WHY WERE WE GETTING IT WRONG?

 

– Written by Louis Holtzhausen, Qatar, and Craig Roberts, United Kingdom

 

 

INTRODUCTION  

Concussion in sport has arguably become the hottest topic in sports medicine in decades. Seldom, if ever, has there been such media and public interest for a sports injury as there has for concussion in the past decade. It seems that this interest, often critical of sports federations’ attitudes and medical staff management of head injuries, is entirely justified. The medical world totally underestimated the importance of this seemingly innocent injury.  They had it so wrong that sports federations are facing and losing lawsuits against former athletes with degenerative neurological disorders, now ascribed to poor concussion management during their playing careers.  Furthermore, in football, former players with a history of repeated concussions have a higher prevalence of neurological and psychological maladies, including sleep disturbances, anxiety and depression1.  Only as recently as 2001 did a group of concussion experts form the Concussion in Sports Group (CISG) to investigate best practice and produce regular consensus statements on the correct management of sport related concussion2.
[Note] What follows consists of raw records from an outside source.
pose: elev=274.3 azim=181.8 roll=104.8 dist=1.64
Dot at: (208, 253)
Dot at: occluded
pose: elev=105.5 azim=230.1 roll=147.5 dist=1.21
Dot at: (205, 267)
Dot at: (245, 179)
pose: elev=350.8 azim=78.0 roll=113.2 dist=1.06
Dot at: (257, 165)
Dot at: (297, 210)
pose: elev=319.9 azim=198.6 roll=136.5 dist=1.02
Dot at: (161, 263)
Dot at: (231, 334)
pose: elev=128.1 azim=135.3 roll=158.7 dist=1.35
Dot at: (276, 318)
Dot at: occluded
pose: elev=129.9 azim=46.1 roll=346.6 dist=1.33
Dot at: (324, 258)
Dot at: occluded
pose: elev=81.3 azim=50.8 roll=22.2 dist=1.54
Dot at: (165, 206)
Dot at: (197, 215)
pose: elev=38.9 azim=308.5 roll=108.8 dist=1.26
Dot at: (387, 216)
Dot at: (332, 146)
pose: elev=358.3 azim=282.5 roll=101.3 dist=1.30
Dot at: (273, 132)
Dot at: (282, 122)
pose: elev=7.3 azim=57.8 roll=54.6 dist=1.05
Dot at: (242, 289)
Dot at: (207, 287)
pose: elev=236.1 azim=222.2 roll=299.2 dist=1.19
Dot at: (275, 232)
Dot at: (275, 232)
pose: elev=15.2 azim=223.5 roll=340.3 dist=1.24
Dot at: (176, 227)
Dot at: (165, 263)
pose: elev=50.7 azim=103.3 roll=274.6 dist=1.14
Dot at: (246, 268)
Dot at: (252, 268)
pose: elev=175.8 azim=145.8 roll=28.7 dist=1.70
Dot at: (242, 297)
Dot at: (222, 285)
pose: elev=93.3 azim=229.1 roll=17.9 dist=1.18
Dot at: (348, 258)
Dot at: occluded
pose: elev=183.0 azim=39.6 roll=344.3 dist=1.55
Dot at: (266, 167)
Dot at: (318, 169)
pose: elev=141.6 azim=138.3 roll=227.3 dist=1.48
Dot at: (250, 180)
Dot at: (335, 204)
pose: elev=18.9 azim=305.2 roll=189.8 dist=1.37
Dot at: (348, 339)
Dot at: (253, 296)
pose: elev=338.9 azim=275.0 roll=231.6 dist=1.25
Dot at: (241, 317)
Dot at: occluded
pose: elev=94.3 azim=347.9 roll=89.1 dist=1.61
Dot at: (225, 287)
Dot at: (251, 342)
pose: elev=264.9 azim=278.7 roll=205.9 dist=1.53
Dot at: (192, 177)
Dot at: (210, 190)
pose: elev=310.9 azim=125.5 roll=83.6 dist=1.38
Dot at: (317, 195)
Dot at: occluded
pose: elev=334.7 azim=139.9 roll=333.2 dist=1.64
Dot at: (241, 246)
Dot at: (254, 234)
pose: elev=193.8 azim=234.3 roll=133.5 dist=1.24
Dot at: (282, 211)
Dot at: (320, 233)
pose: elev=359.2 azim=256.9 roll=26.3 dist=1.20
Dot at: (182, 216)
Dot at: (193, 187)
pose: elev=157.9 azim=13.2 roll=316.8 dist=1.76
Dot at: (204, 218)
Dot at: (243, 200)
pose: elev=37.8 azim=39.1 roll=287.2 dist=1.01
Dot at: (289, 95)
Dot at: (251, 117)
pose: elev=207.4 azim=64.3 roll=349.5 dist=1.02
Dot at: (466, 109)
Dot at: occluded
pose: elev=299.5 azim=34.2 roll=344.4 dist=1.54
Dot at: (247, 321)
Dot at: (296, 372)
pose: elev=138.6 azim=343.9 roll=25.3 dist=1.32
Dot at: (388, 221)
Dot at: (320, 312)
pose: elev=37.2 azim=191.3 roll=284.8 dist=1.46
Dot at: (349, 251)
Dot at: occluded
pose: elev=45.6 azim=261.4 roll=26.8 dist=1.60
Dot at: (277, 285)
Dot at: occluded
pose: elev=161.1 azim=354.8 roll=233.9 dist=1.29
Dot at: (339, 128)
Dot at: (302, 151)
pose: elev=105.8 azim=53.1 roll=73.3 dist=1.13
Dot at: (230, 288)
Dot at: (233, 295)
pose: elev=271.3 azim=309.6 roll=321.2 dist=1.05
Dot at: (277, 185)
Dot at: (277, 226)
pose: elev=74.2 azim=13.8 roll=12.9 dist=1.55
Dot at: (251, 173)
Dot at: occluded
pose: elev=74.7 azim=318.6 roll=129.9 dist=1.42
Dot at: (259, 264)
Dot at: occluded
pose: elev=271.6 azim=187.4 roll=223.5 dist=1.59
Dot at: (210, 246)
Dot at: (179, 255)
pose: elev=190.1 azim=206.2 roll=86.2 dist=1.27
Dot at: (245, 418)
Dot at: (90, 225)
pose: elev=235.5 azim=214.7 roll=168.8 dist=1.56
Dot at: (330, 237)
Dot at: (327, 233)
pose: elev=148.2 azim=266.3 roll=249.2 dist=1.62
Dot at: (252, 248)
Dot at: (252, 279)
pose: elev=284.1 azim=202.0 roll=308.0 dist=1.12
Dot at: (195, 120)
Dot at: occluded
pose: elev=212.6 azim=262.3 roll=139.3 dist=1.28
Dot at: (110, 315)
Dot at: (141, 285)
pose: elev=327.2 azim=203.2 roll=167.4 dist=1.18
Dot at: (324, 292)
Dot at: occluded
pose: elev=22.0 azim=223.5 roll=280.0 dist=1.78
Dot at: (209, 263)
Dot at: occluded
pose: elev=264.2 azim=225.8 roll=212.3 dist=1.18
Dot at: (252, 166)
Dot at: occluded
Despite clear guidelines from the CISG, concussions are still ignored, under-recognised, or undertreated across the entire scope of sport, right up to Football World Cup level, where blatant on-field mismanagement of concussion has occurred in front of world-wide audiences in recent tournaments.  The situation has become so serious that concussion is the only sports injury for which management has been legislated in all 50 states of the USA and other countries. In an industry renowned for cutting-edge management of injuries, why would the sports world and in particular the sports medicine fraternity allow such an embarrassing and seemingly negligent situation to develop? 

 

WHY DO WE GET IT WRONG?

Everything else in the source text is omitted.